Mario dévoile son "full Monti"

Le président de la République italienne, Giorgio Napoletano, et Mario Monti, l’ex-commissaire européen qu’il a chargé de constituer un nouveau gouvernement déjeunaient ensemble ce mardi. L’avancement des consultations, exposé par l’économiste, semble conséquent.

G.M.

Le président de la République italienne, Giorgio Napoletano, et Mario Monti, l’ex-commissaire européen qu’il a chargé de constituer un nouveau gouvernement déjeunaient ensemble ce mardi. L’avancement des consultations, exposé par l’économiste, semble conséquent.

Un nouveau rendez-vous entre les deux hommes est en effet pris pour ce mercredi dans la matinée. Les noms des ministres du gouvernement que présiderait M. Monti pourraient être connus à l’issue de celui-ci. Un représentant du patronat italien, Ivan Malavasi, qui sortait d’une rencontre avec M. Monti, le disait "presque prêt".

Malavassi a assuré à M. Monti que les entrepreneurs, bien que plaidant pour un allégement de la fiscalité, étaient prêts à contribuer à d’éventuelles taxes supplémentaires pour sortir le pays de la crise.

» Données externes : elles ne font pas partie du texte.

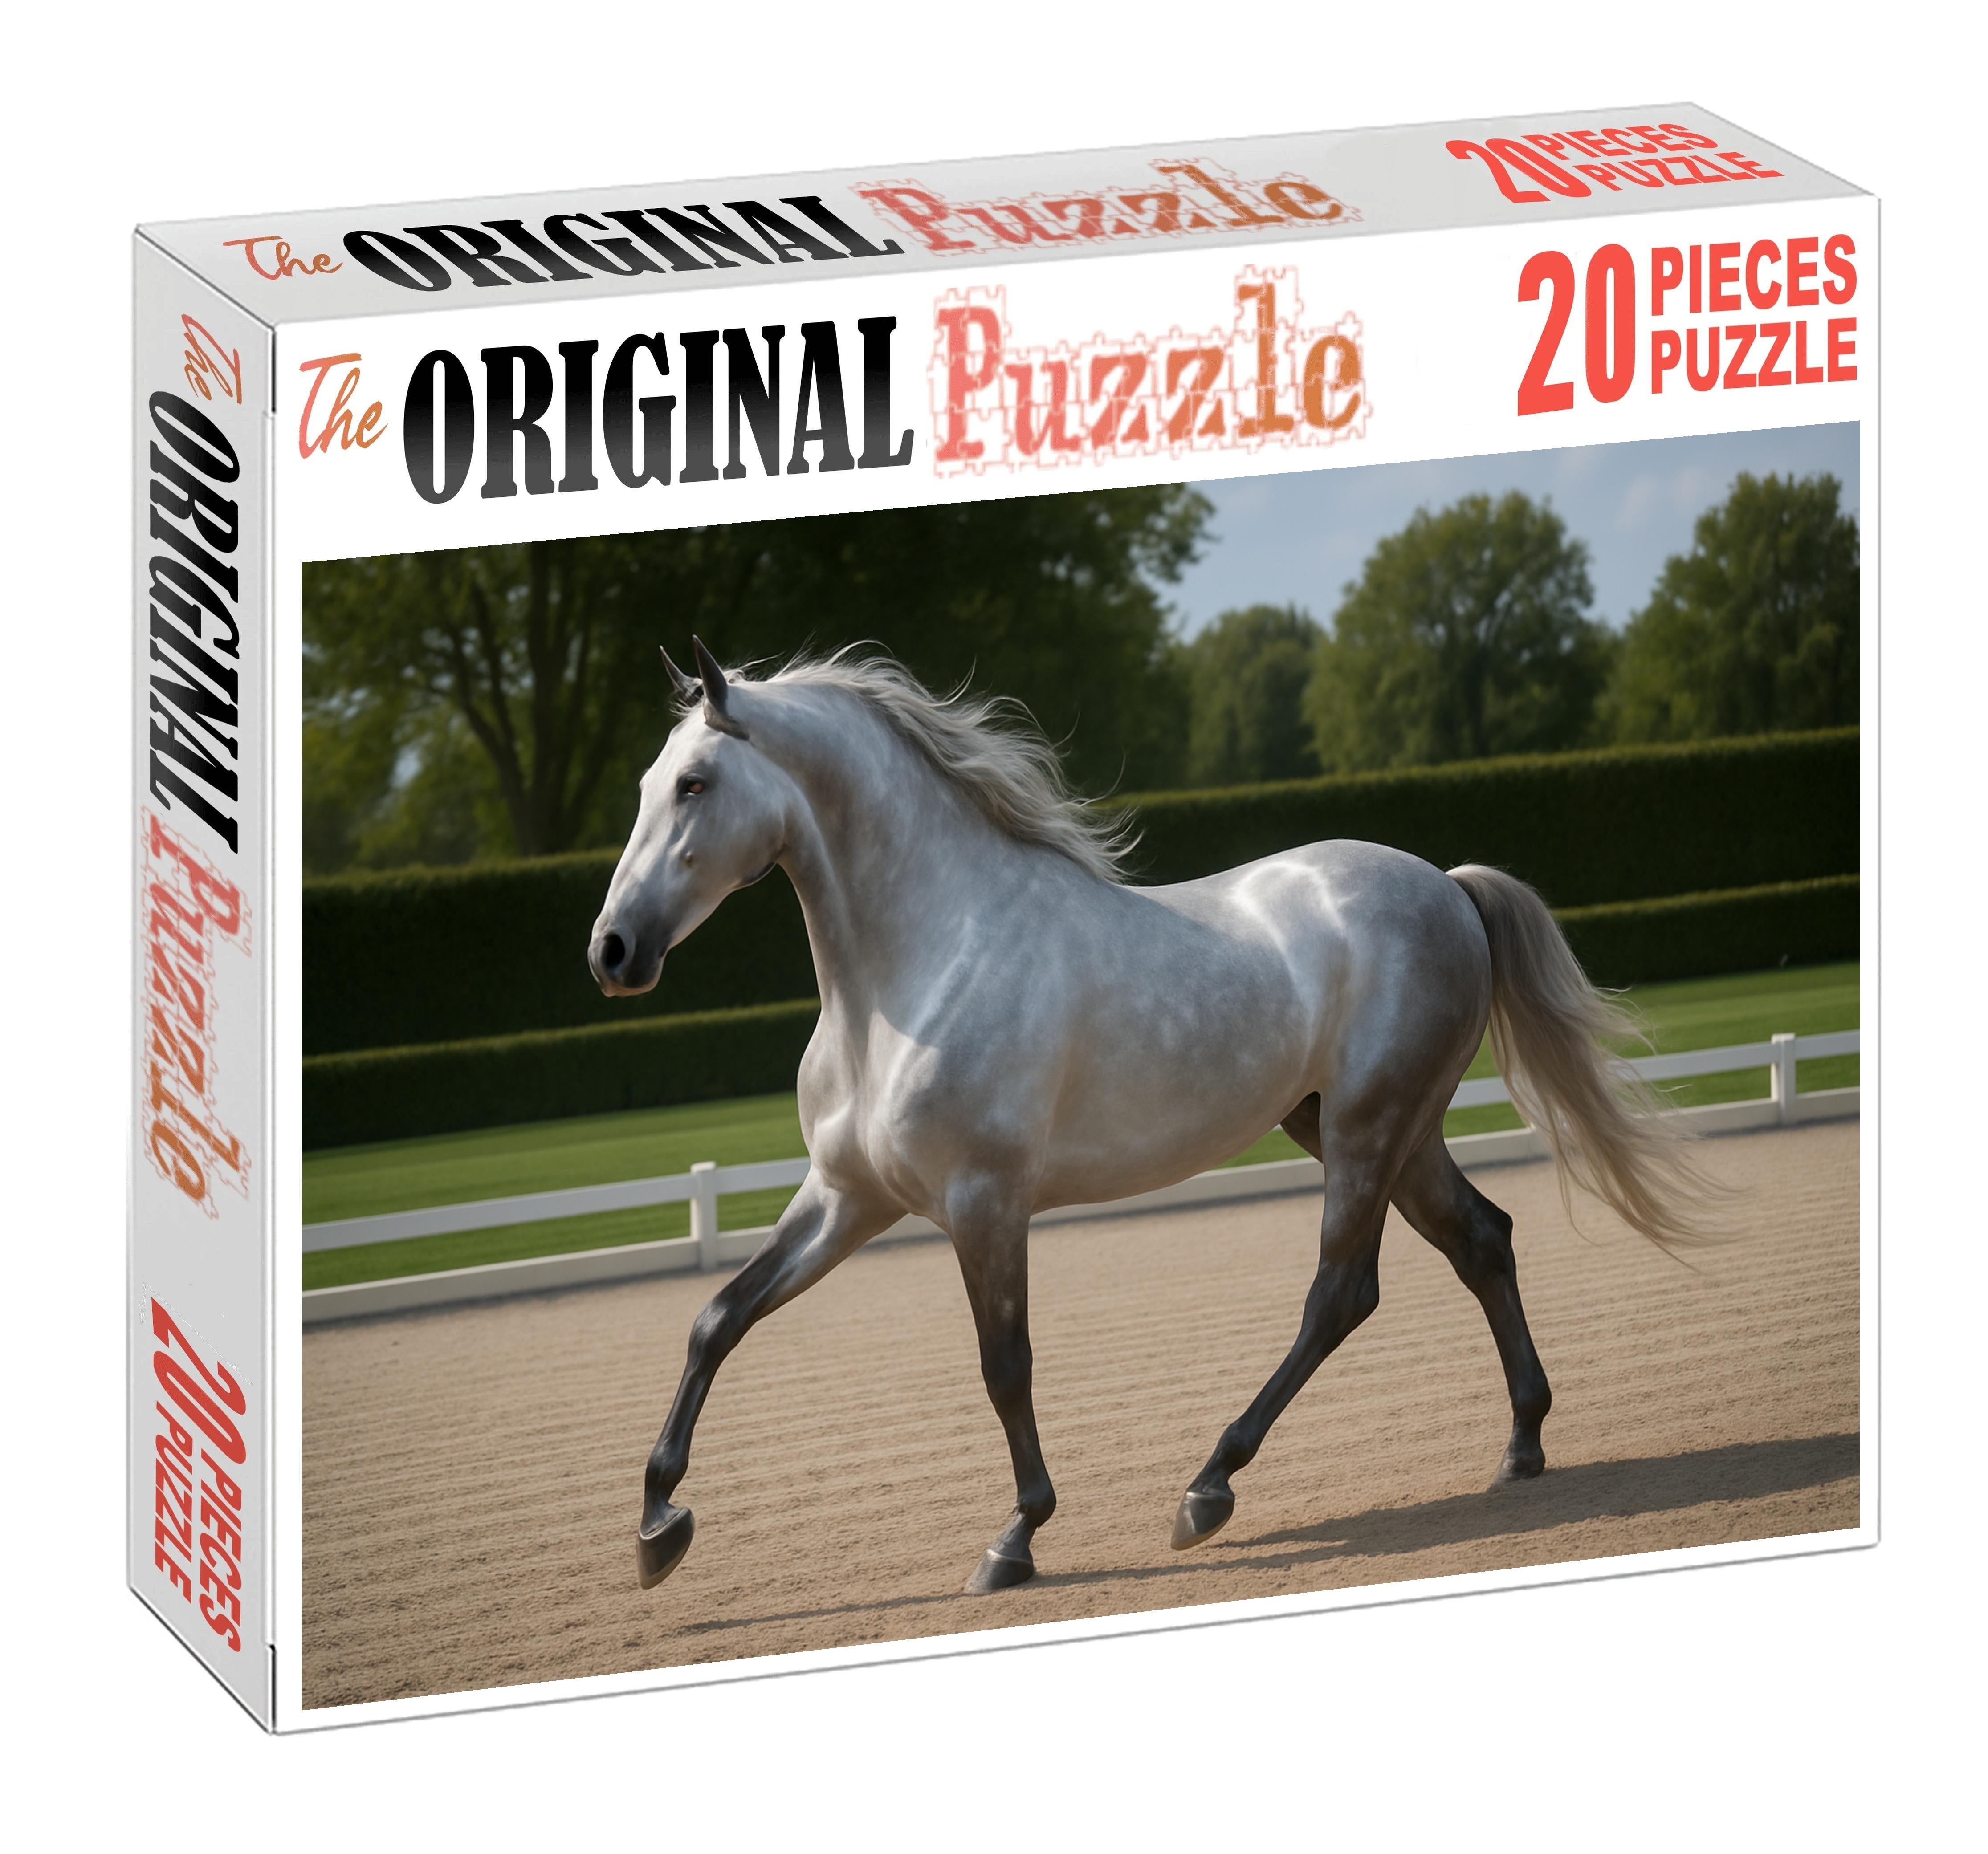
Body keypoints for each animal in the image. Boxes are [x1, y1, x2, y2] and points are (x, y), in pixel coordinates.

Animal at [589, 640, 1704, 1596]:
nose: (612, 951)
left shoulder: (984, 1203)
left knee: (1341, 1294)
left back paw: (1209, 1488)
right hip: (1380, 1127)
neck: (923, 968)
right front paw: (657, 1529)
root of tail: (1448, 886)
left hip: (1368, 1128)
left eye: (695, 784)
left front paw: (1016, 1540)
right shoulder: (848, 1198)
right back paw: (1520, 1446)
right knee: (1482, 1241)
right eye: (643, 783)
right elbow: (718, 1319)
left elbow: (1005, 1367)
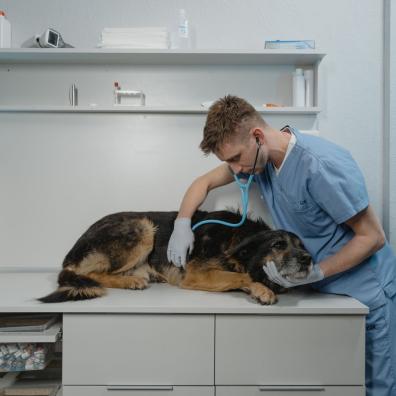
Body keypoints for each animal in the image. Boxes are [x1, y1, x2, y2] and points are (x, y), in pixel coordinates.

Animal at [38, 210, 312, 306]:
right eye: (278, 244)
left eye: (302, 245)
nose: (308, 259)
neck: (236, 237)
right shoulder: (197, 274)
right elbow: (242, 275)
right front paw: (263, 288)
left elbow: (240, 277)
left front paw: (260, 288)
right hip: (143, 226)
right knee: (90, 274)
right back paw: (130, 281)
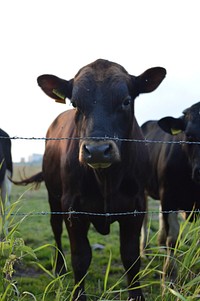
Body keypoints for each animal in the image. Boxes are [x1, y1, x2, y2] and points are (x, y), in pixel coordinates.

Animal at [13, 59, 166, 300]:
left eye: (126, 101)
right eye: (75, 103)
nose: (97, 151)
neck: (106, 180)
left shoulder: (136, 207)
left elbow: (131, 257)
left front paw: (137, 295)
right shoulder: (73, 207)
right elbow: (80, 258)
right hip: (53, 196)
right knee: (55, 228)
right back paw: (59, 267)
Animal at [141, 102, 200, 280]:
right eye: (189, 135)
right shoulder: (169, 197)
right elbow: (172, 239)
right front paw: (169, 277)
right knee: (145, 218)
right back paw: (144, 250)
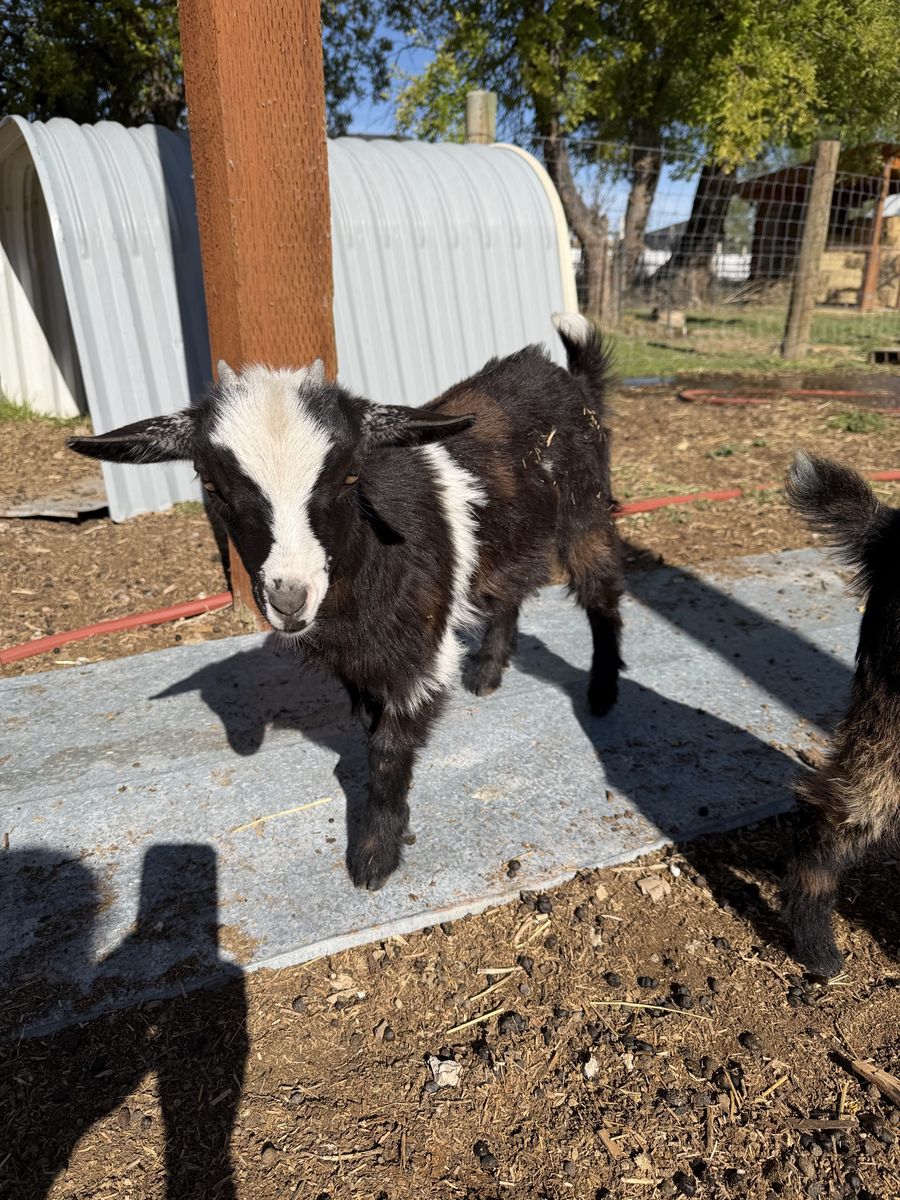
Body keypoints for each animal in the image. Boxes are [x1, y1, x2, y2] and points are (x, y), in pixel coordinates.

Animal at [67, 315, 623, 890]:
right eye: (212, 485)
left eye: (351, 475)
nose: (289, 599)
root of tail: (569, 378)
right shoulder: (353, 660)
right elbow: (366, 722)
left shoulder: (420, 655)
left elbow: (387, 750)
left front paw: (375, 856)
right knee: (507, 590)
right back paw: (488, 671)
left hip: (586, 511)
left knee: (601, 592)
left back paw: (603, 691)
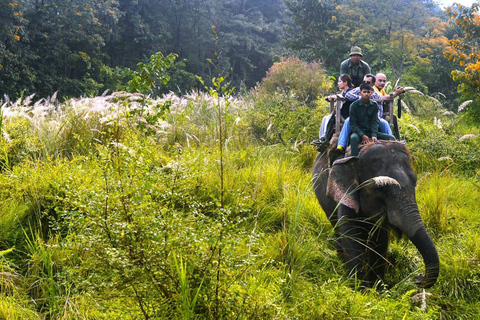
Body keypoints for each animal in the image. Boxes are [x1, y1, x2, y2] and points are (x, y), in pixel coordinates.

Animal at [314, 138, 440, 288]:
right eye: (381, 189)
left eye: (414, 183)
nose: (417, 277)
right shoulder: (346, 194)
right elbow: (351, 236)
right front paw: (360, 288)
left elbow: (380, 240)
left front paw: (378, 288)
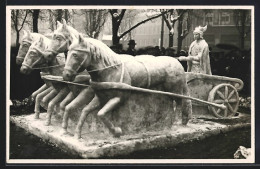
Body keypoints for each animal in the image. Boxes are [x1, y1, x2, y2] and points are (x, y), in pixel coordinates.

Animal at [63, 34, 193, 139]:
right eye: (67, 53)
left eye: (75, 55)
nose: (66, 75)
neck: (110, 70)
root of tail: (179, 64)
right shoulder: (101, 97)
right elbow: (85, 110)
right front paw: (76, 134)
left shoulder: (119, 98)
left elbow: (101, 114)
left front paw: (117, 131)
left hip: (175, 90)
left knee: (182, 102)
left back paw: (178, 122)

Au centre de toutes les attentions, le poste de ministre de l’Economie pourrait revenir à Guido Tabellini. Recteur de l’université Bocconi de Milan, il est naturellement proche de Mario Monti qui occupe la présidence de l’institution dont il est lui-même diplômé depuis 1994.

Malgré l’ardeur à la tâche déployée par le "professeur" et les qualités d’économiste de celui-ci, les marchés rechignaient encore à se montrer convaincus. Le rendement des obligations italiennes à dix ans est en effet repassé au-dessus des 7 % ce mardi.

A l’issue de nouvelles consultations des forces politiques et sociales, Mario Monti s’est déclaré "serein et convaincu que l’Italie pourra surmonter la phase difficile actuelle". Aux marchés, il a demandé lundi soir d’être patients et de respecter le "temps démocratique".

Dans la soirée, l’ex-commissaire européen a déclaré avoir "rencontré chez tous la pleine conscience de la situation actuelle d’urgence" avant d’exprimer sa "confiance dans la solidité des institutions et de la société civile dans sa pluralité". M. Monti a dit avoir beaucoup apprécié de l’ensemble de ses interlocuteurs "le sens de leurs responsabilités et la volonté d’apporter des réponses efficaces et consensuelles pour assurer une croissance stable et durable".

Après l’acceptation officielle de sa charge de Premier ministre, Mario Monti ne devrait pas lever le pied. Son gouvernement présenté, il pourrait solliciter d’ici vendredi un indispensable vote de confiance au Parlement.